Problem statement> In the pollen storage thread, at what temperature does ultranyte say to keep dried pollen in the fridge?

Exercise text>
# Pollen Storage



## bicycle racer (Mar 28, 2008)

does anyone have any personal experience with preserving pollen for a few months for future use? i would like to here from someone who has succesfully pollinated plants with preserved pollen and been succesfull i have heard refridgeration works for 2 or 3 months but dont want to waste my time thanks for any help


----------



## lucky182 (Mar 28, 2008)

I'm in the process right now... 1st you have to dry the pollen open air... then stick it in a paper envelope inside a baggy with a silica pack.. then stick the baggy in a vacuum seal bag full of dessectant.. then vacuum seal it and throw it in the freezer.. it'll be fine.. only thing is once you thaw it you can't re-freeze it.. so pack it into smaller one shot packs...

L


----------



## ultranyte (Mar 28, 2008)

Freezing pollen is bad(sometimes) and unnecessary. Just allow it to dry out and store in the fridge at 5C and it will be fine for a couple years.

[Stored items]
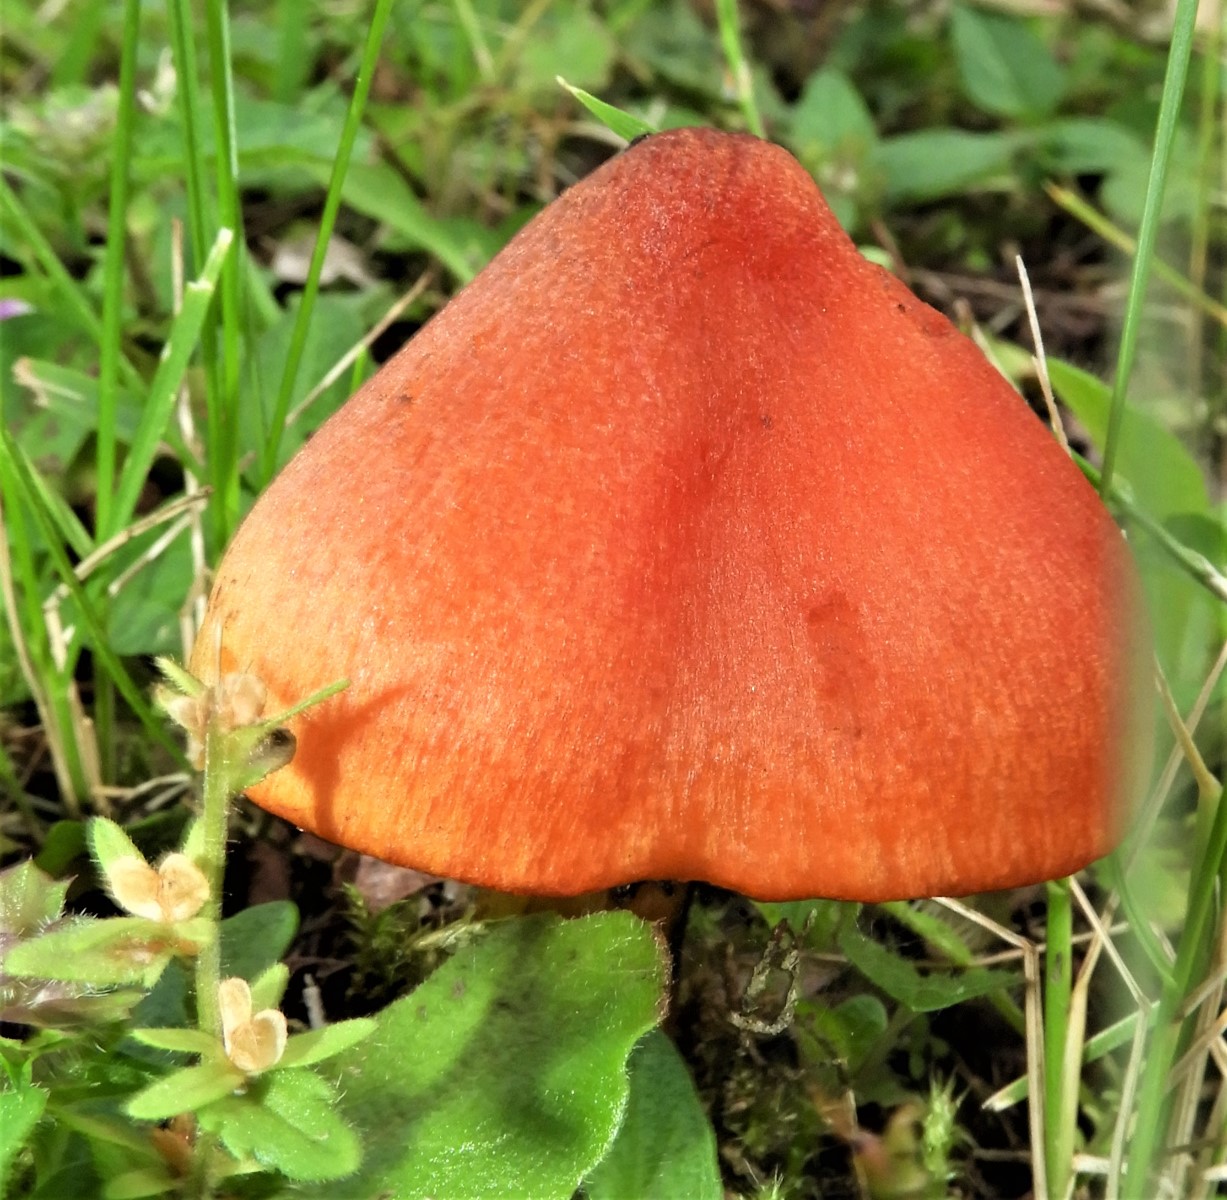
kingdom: Fungi
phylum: Basidiomycota
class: Agaricomycetes
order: Agaricales
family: Hygrophoraceae
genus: Hygrocybe
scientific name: Hygrocybe conica
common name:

Task output> 5C